- _GIVEN PASSAGE_
►

Stack Architecture Pattern

Parent stacks: Create and manage infrastructure resources (server.yaml)
Client stacks: Deploy applications that consume parent resources (client.yaml)
Resource sharing: Parent stack outputs become client stack environment variables
Separation of concerns: Infrastructure management vs. application deployment

MCP (Model Context Protocol) Server

Purpose: Provides JSON-RPC 2.0 interface for external AI tools (Windsurf, Cursor, etc.)
Command: sc assistant mcp --port 9999 to start the server
Capabilities: Documentation search, project analysis, resource information
Integration: Enables AI tools to access Simple Container context and documentation
Protocol: Standards-compliant JSON-RPC 2.0 with CORS support

7. Testing and Validation

Unit tests: Run go test ./...
Build verification: go build ./...

◄

- _THINGS TO DO_
• a. Reproduce the portion of the Simple Container notes starting with "Purpose: Provides JSON-RPC" and going on through "go build ./...".
• b. Pick up the Simple Container notes after their final line and write the next part.

- _GIVEN INFORMATION_
►

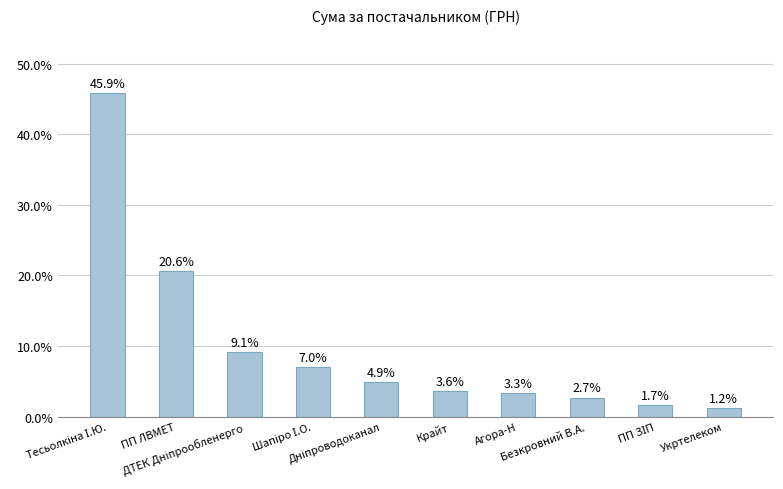

What is the smallest value displayed?

1.2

◄

- _RESULTS FOR EACH TASK_
• a.
Purpose: Provides JSON-RPC 2.0 interface for external AI tools (Windsurf, Cursor, etc.)
Command: sc assistant mcp --port 9999 to start the server
Capabilities: Documentation search, project analysis, resource information
Integration: Enables AI tools to access Simple Container context and documentation
Protocol: Standards-compliant JSON-RPC 2.0 with CORS support

7. Testing and Validation

Unit tests: Run go test ./...
Build verification: go build ./...

• b.
Linting: Included in welder run fmt
Schema validation: Validate JSON schemas against examples

Testing Framework and Assertions

Simple Container uses Gomega for BDD-style assertions in unit tests:

Required Setup:

import (
    "testing"
    . "github.com/onsi/gomega"  // Import Gomega matchers
)

func TestExample(t *testing.T) {
    RegisterTestingT(t)  // Required for Gomega integration
    // ... test code
}

Table-Driven Test Pattern (preferred approach):

tests := []struct {
    name     string
    input    SomeType
    validate func(original, result SomeType)
}{
    {
        name: "descriptive test case name",
        input: SomeType{Field: "value"},
        validate: func(original, result SomeType) {
            Expect(result.Field).To(Equal(original.Field))
        },
    },
}

for _, tt := range tests {
    t.Run(tt.name, func(t *testing.T) {
        result := functionUnderTest(tt.input)
        tt.validate(tt.input, result)
    })
}

Common Gomega Matchers:

Equality: Expect(actual).To(Equal(expected))
Nil checks: Expect(value).To(BeNil()) / Expect(value).ToNot(BeNil())
Identity: Expect(obj1).ToNot(BeIdenticalTo(obj2)) (different memory addresses)
Length: Expect(slice).To(HaveLen(3))
Boolean: Expect(condition).To(BeTrue()) / Expect(condition).To(BeFalse())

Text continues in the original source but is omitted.